__Task prompt__:
Extract the portion of the quarterly market commentary between "It was a different" and "were to blame.", inclusive, copying it word for word.

__Provided passage__:
────────────────
The fourth quarter again reminded us that volatility is alive and well in the equity markets. After a rough start to the quarter, U.S. stocks rallied and the Standard & Poor’s 500 returned 4.9% for the three‐month period. Many other U.S. stock categories performed even better. Investors were encouraged by respectable corporate earnings and economic reports, including an improvement in the top‐line unemployment figures. The Federal Reserve’s statement signaling patience for rate increases helped stocks in general, especially higher‐yielding stocks such as real‐estate investment trusts (REITs) and utilities. REITs continued their ascent during the quarter and ended the year as the best performing asset class in our clients’ portfolios. Despite the volatility, small and value stocks finished strong in the fourth quarter, ending the year in positive territory.

It was a different story for foreign equities. Foreign developed‐market stocks, measured by the MSCI EAFE index, declined in the fourth quarter and ended the year down ‐4.9%. Most major foreign stock markets had negative returns in the fourth quarter, partially attributable to a strengthening dollar. Economic data out of the Eurozone continued to disappoint investors, with Germany adding fuel to the fire with a cut to 2015 growth estimates. Emerging markets also declined. Fluctuating currencies, stagnating economies, and the complications of declining oil prices were to blame.

With foreign economies in an uncertain situation and oil price declines contributing to slowing inflation, investors flocked to dollar‐denominated fixed income. The yield on the ten‐year U.S. Treasury declined to end the year at 2.17%. Taxable bond values rose, helping the Barclays Aggregate Bond Index return 1.79% during the quarter. All of this occurred despite the absence of an important buyer ‐ the Federal Reserve discontinued its quantitative easing program in October. Municipal bond investments also benefitted from the declining‐rate environment, as well as a shortage of new issues. Municipalities have been working through the aftermath of the financial crisis and the issuance of new debt has slowed as a result. Increased tax rates and a reduction in new municipal bankruptcies have increased demand among investors.
────────────────
Items for segmentation labeling:

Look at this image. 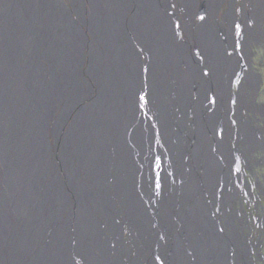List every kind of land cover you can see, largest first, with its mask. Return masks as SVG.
<instances>
[{"label":"bare ground","instance_id":"obj_1","mask_svg":"<svg viewBox=\"0 0 264 264\" xmlns=\"http://www.w3.org/2000/svg\"><path fill=\"white\" fill-rule=\"evenodd\" d=\"M65 1L0 0V264H254L236 168L264 129L242 87L229 122L254 22L232 6L220 29L219 0Z\"/></svg>","mask_w":264,"mask_h":264},{"label":"flooded vegetation","instance_id":"obj_2","mask_svg":"<svg viewBox=\"0 0 264 264\" xmlns=\"http://www.w3.org/2000/svg\"><path fill=\"white\" fill-rule=\"evenodd\" d=\"M223 1L224 0H219L218 4L221 6ZM229 5H230L229 7L233 6L232 9H233L236 19L242 18L247 21V24L249 23V20L252 23L254 22L253 24L254 30L250 32L253 36V39L249 43L248 48L246 49V55H245V60L243 62V66L237 69V71L232 75L230 82H229V92L231 95V100L229 104V107H230L229 117L234 115L235 108L237 106L239 89L240 87H242V90L244 92V97L246 99V104H245V108L243 111V119L246 121L248 125L251 126L252 129L257 131V129H264V89H262L263 84H264V76L263 78H261V68L264 66L262 64L264 62V47L261 46V44L264 42V27H263L264 26V19H263L264 18V0H243V2L240 4V8L242 9V11H239L238 14H237V8H236L237 4L235 2L234 3L232 2ZM257 17L260 18V21L258 22L256 21ZM237 23L240 26V33L238 36L240 40V45H239V50H240L241 45H242V38H241L242 26L238 21L236 22V24ZM236 46L238 45L235 43L234 45L235 50H236ZM261 49L263 50V52ZM253 50L260 51L262 54L261 58L259 59V63L257 65L252 64L255 59L254 56L257 55V52H254ZM234 77L239 79V82L237 83V86L235 87V89H233V85H234L233 78ZM251 80H252V84L250 85ZM231 122L233 123L232 120ZM259 153H264V150L258 151L253 155V159H252L253 167L250 166L248 168L243 163H240V162H239L240 165L238 163V166H243L246 169V171L247 170L249 171L248 172L249 174H252V172L250 171H253L252 168L255 169L257 167L258 161L256 159V155ZM260 165H261V168L258 174L257 173L252 174V176L256 179L255 186H254L255 196L254 198H252V200L254 202L255 201L258 202V204L260 203V205L259 207L255 208V210L251 212V214L248 216L250 217L249 218L250 224L248 223L249 225L248 239L252 235L255 237L254 238L255 242L253 241L254 249L252 251V255H255L254 259L258 263L264 264V203L261 202V201H264V197H263L264 196V177L260 174L261 170L264 169L263 160L261 161ZM243 182H244L243 184L246 186L243 197L246 196L247 201H248L247 194L250 192L249 186L245 184L246 180ZM254 189L252 190L253 192H254ZM242 199L237 204V209L242 210L247 218L248 213L246 215L245 213L246 211L243 210L242 208ZM238 205H239V208H238ZM253 225L254 227H256L257 231L253 229Z\"/></svg>","mask_w":264,"mask_h":264},{"label":"rangeland","instance_id":"obj_3","mask_svg":"<svg viewBox=\"0 0 264 264\" xmlns=\"http://www.w3.org/2000/svg\"><path fill=\"white\" fill-rule=\"evenodd\" d=\"M203 1H205V0H203ZM232 2L234 3H236L237 5H236V8H237V14H238V12L239 11H242V9L240 8V4L243 2V0H232ZM231 2V0H224L223 1V3L221 4V6H220V9H219V11H218V18L219 19H217V24H218V27H220V29L221 28H223V29H225L226 28V26H227V24L226 23H224V22H222V16L224 15V14H227L226 12H227V10L229 9V4H231L232 3ZM64 4H66L67 6H68V3L64 0ZM229 13V12H228ZM201 16H203V17H205V13L204 12H201V9L198 11V13H197V15H196V17H195V20H194V22H196V23H198V21L199 20H201L200 19V17ZM238 24V23H237ZM237 24H235V29H236V34H237V40H236V44L237 45H240V40H239V38H238V36H239V33H240V27H239V29H237L236 28V25ZM239 25V24H238ZM179 28H181V27H179ZM182 29V28H181ZM84 33H85V35H87V36H89V32L86 30V29H84ZM242 34H241V36H243V37H245L243 34H245V32H244V30H243V28H242V32H241ZM184 33L180 30V29H178V33H177V36H178V38L179 39H182L183 38V36L185 35H183ZM239 43V44H238ZM261 46L262 47H264V42L261 44ZM236 50L238 51L239 50V46H236ZM262 50V49H261ZM254 52H257V55H255L254 57H255V59H254V62H253V64L254 65H257V63H259V59L261 58V56H262V54H261V52L260 51H257V50H253ZM233 51H229V53L230 54H233L232 53ZM262 52H263V50H262ZM263 65H264V62L262 63ZM84 67H85V65H84ZM257 67V66H256ZM258 68V67H257ZM260 68V67H259ZM259 72H260V70H259ZM263 76H264V66L261 68V78H263ZM87 81V80H86ZM239 82V79H237V78H233V89H235V87L237 86V83ZM262 89H264V84H263V87H262ZM260 102V101H259ZM84 103V105H87L88 103H89V101H86L85 100V102H83ZM76 112V111H75ZM235 113V112H234ZM75 114V113H74ZM74 114H72L71 116H70V120H68L67 122H66V126H65V128L67 129V128H70L71 127V125H72V118H73V116H74ZM233 117H234V115L233 116H231V117H229V122L230 123H232L231 122V120L233 121ZM69 123V124H68ZM233 127H235L236 128V123H234V121H233ZM65 130V129H64ZM66 133V132H65ZM49 142L51 143L52 142V139L50 138L49 139ZM259 151H261V150H259ZM256 159H257V161H258V164H257V167L254 169V168H252V170L253 171H250V172H252L253 174H258V172L260 171V168H261V165H260V163H261V161L263 160V162H264V153H259V154H257L256 155ZM240 165V164H239ZM236 170H237V172L239 173V175H240V178H241V181H242V183H244L243 181H245L246 180V182H245V184H247L248 186H249V190H250V192L247 194L248 195V201H247V197L246 196H244L243 197V199H242V208H243V210H245L246 212V215H247V213H248V215H247V221H248V223L250 224V220H249V218L250 217H248L250 214H251V212H253L254 210H255V208H257V207H259V205H260V203L258 204V202H254L253 200H252V198H254V196H255V189H254V186H255V182H256V179L252 176V174L250 175L248 172V170L246 171V169L243 167V166H238L237 168H236ZM246 172H247V174H246ZM260 174L264 177V169H262L261 170V172H260ZM60 177L61 178H63V177H65V174L64 173H60ZM254 189V192L252 191ZM260 197V196H259ZM264 197V196H263ZM247 201V202H246ZM261 202H263L264 203V201H261ZM238 208H239V205H238ZM258 210H260V209H258ZM253 229H255L256 231H257V229H256V227H254V225H253ZM125 238H127V233H125ZM254 236L252 235L251 237H249V239H248V241H254ZM255 242V241H254ZM254 257H255V255H252V260H253V263L254 264H261V263H258L255 259H254Z\"/></svg>","mask_w":264,"mask_h":264},{"label":"snow or ice","instance_id":"obj_4","mask_svg":"<svg viewBox=\"0 0 264 264\" xmlns=\"http://www.w3.org/2000/svg\"><path fill=\"white\" fill-rule=\"evenodd\" d=\"M173 7H174V5H173ZM200 19L203 20L204 17L201 16ZM239 27H240V26L237 24V25H236V28L239 29ZM197 55H199V53H197ZM203 74H204L205 76H207V75H208V72H207V71H204ZM139 101L141 102V106H143L144 103H147V101H146V93L143 94V95H140V96H139ZM157 166H159L158 161H157ZM156 187H157V188L160 187L159 183L156 184ZM221 231H223V229H221ZM157 259H159V258H157Z\"/></svg>","mask_w":264,"mask_h":264}]
</instances>
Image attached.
────────────────
__Output for this exercise__:
It was a different story for foreign equities. Foreign developed‐market stocks, measured by the MSCI EAFE index, declined in the fourth quarter and ended the year down ‐4.9%. Most major foreign stock markets had negative returns in the fourth quarter, partially attributable to a strengthening dollar. Economic data out of the Eurozone continued to disappoint investors, with Germany adding fuel to the fire with a cut to 2015 growth estimates. Emerging markets also declined. Fluctuating currencies, stagnating economies, and the complications of declining oil prices were to blame.